* _EXCERPT PROVIDED_

####

The servers are essentially yours, and Forge only managed specific things. Software upgrades are not one of them :D

This is one area where knowing a bit more about the configuration can help!

My book covers PHP-FPM's www.conf pretty extensively.

In my case, I would let the script install the updated version. Then I would go back and re-change the www.conf file as Forge makes it - likely by checking out a forge server that is not updated and comparing it (spinning a new one up just to see).

Possible (likely?) changes in the www.conf file made by Forge to check out:

  • Changing the user/group that PHP is run as to "forge" rather than "www-data"
  • Changing the listen directive to a TCP socket (e.g. 127.0.0.1:9000) over a Unix socker (e.g. /var/run/php-fpm.sock)
  • If using a Unix socket (file path), it will also have a user/group setting, which is likely also set to "forge" rather than "www-data"

Updates in general:

Updates are not really a "solved problem" in any hosting environment. A classic approach is to have a test/stage server around where you can run updates and see what breaks. A more modern approach is a "read only" server, in which you avoid writing files that need to be saved (including using a sep. server for a database) and then just re-provision a new server for any change - software or application updates. Then delete the old server, assuming the new one is up and running.

####

* _SET TASK_
Copy out the stretch of the PHP-FPM update advice that begins with the words containing "This is one" and ends with "just to see).", keeping every word and mark unchanged.

####

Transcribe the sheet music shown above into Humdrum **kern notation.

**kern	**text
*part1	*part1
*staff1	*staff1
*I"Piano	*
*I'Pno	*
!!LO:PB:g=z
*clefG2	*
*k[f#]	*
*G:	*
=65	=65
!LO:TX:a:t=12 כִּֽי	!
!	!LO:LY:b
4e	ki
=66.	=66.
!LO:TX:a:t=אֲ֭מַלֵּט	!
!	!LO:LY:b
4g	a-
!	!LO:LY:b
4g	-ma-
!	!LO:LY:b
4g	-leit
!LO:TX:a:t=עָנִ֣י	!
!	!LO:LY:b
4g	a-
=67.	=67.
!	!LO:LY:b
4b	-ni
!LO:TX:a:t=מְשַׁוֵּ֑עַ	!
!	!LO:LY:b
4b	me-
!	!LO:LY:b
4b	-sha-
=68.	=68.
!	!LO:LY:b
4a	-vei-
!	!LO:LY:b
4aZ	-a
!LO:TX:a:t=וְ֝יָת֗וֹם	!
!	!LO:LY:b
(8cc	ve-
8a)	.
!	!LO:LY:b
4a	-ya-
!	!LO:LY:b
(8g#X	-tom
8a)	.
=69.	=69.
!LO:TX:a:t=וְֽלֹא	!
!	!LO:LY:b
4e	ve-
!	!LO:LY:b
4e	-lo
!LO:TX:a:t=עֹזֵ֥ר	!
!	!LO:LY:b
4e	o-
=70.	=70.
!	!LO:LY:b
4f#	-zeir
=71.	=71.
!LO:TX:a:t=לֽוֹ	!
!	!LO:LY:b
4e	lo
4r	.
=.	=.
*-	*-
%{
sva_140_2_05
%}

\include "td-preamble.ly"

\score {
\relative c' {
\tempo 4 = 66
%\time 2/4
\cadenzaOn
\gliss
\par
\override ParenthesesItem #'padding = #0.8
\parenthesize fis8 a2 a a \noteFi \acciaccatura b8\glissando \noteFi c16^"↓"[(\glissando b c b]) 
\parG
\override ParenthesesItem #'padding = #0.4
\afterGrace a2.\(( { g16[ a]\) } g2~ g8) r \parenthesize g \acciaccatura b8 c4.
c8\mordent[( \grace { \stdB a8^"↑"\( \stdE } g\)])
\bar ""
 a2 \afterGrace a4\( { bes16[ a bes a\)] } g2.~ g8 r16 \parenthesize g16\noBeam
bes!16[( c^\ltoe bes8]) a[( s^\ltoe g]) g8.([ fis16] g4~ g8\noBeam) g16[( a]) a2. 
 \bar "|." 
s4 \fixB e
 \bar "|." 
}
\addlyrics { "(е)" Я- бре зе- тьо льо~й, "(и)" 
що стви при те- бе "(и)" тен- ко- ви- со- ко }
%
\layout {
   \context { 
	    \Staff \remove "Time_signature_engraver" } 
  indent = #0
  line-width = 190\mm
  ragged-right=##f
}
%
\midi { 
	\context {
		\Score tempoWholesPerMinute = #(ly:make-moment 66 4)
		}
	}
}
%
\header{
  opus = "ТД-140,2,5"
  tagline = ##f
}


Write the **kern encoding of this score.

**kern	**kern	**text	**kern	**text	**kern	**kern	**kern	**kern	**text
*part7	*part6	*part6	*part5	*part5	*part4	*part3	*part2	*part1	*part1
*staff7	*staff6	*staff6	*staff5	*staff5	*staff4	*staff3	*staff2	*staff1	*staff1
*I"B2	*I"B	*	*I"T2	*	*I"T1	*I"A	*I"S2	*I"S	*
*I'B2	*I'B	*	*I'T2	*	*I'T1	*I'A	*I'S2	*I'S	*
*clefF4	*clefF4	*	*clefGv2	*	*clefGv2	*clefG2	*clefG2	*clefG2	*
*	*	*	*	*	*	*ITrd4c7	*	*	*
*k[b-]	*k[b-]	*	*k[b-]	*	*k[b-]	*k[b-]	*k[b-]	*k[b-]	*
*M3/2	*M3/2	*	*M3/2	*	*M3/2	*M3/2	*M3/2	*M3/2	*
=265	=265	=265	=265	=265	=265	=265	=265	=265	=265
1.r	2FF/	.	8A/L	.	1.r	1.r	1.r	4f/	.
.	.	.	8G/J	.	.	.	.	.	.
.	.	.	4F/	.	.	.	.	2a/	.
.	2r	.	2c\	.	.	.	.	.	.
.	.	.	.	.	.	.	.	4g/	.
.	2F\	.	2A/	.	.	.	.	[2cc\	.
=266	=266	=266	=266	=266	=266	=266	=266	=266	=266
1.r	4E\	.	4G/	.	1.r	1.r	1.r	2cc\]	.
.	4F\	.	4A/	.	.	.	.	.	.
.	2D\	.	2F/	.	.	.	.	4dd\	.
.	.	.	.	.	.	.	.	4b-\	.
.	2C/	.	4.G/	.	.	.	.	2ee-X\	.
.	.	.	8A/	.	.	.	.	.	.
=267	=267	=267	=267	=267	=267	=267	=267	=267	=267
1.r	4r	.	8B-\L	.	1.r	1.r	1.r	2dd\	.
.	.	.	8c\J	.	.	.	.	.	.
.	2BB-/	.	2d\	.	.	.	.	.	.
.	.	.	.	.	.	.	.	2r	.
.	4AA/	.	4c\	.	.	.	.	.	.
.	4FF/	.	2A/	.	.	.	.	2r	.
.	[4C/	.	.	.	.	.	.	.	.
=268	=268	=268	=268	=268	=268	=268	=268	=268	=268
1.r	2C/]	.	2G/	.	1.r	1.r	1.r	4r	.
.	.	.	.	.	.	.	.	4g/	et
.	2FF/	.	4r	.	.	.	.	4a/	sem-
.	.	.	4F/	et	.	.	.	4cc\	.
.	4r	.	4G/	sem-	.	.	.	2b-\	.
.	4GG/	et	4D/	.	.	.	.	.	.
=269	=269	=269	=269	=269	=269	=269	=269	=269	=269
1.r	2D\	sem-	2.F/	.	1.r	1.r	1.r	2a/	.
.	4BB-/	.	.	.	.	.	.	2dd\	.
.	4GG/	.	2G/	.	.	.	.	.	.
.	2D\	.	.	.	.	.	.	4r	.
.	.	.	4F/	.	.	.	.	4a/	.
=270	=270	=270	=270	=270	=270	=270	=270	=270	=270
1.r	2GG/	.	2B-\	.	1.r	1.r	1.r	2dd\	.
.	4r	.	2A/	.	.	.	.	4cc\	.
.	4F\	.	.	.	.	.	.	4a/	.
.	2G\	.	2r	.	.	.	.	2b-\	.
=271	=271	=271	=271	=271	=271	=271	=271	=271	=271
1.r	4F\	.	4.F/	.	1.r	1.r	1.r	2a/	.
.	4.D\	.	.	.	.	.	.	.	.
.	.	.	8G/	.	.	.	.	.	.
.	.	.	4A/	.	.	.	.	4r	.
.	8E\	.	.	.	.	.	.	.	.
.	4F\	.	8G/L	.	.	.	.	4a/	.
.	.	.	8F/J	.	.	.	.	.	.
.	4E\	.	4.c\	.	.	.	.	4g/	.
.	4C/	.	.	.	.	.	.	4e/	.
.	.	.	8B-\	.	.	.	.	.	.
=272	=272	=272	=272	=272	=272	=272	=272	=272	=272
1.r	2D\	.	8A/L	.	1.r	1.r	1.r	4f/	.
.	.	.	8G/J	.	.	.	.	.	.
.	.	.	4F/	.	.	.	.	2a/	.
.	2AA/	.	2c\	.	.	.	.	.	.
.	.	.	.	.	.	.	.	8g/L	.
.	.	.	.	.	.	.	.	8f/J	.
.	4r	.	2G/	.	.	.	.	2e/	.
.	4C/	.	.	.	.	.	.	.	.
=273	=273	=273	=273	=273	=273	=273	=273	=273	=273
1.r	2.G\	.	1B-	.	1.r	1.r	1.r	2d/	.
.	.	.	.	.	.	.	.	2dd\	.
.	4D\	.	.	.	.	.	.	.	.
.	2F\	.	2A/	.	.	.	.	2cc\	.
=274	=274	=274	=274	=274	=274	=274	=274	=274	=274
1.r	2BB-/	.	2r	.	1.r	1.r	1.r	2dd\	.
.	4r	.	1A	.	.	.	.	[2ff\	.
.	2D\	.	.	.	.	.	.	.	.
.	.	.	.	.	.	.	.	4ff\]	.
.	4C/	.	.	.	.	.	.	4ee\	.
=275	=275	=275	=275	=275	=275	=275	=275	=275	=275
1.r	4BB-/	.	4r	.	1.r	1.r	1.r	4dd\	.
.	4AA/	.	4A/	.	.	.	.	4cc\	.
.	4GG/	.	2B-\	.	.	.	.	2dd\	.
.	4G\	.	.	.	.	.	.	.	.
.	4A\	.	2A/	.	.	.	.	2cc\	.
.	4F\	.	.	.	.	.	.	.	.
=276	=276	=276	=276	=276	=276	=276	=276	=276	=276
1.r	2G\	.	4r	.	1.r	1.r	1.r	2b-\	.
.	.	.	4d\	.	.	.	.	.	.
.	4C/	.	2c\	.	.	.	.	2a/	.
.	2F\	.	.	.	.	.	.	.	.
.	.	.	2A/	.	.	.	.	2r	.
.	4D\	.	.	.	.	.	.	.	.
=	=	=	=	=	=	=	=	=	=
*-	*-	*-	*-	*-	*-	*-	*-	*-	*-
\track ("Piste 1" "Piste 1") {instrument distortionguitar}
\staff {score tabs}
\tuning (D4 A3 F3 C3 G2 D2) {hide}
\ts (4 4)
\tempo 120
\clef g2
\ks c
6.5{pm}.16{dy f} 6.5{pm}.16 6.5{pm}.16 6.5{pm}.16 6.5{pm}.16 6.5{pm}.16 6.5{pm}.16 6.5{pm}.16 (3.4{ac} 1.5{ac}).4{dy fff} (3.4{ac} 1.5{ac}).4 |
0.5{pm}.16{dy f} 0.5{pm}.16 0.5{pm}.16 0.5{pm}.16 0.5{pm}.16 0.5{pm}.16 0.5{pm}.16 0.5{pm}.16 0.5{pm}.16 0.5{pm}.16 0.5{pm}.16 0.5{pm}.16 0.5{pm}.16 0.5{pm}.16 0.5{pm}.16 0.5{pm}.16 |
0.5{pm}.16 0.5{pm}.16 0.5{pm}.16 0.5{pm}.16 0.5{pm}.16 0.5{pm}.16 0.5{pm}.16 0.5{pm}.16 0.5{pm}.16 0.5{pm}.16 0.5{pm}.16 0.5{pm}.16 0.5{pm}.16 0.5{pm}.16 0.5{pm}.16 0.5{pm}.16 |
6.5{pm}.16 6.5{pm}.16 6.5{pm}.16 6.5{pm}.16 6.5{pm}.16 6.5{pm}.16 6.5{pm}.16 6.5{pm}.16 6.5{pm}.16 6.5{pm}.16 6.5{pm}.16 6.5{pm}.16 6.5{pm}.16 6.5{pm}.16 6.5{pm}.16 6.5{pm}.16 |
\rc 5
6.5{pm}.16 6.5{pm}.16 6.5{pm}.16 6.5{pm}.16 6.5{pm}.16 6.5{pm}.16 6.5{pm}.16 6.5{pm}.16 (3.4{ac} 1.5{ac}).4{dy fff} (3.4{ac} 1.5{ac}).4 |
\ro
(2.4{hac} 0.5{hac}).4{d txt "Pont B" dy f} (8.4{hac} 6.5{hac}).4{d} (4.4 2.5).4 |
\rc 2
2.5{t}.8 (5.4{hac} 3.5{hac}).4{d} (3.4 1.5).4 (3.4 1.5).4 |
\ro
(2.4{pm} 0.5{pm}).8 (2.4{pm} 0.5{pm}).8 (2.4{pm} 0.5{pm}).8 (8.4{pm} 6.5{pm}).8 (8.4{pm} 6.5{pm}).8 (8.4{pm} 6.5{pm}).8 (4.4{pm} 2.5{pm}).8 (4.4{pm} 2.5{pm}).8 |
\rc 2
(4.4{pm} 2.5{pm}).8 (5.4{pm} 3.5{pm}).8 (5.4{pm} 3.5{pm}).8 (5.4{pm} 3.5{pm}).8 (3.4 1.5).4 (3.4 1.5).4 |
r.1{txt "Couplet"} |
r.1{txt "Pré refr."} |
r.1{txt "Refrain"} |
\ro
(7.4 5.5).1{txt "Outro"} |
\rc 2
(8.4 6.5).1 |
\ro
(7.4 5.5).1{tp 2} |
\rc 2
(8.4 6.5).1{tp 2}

####

* _SOLUTION TO THIS TASK_
This is one area where knowing a bit more about the configuration can help!

My book covers PHP-FPM's www.conf pretty extensively.

In my case, I would let the script install the updated version. Then I would go back and re-change the www.conf file as Forge makes it - likely by checking out a forge server that is not updated and comparing it (spinning a new one up just to see).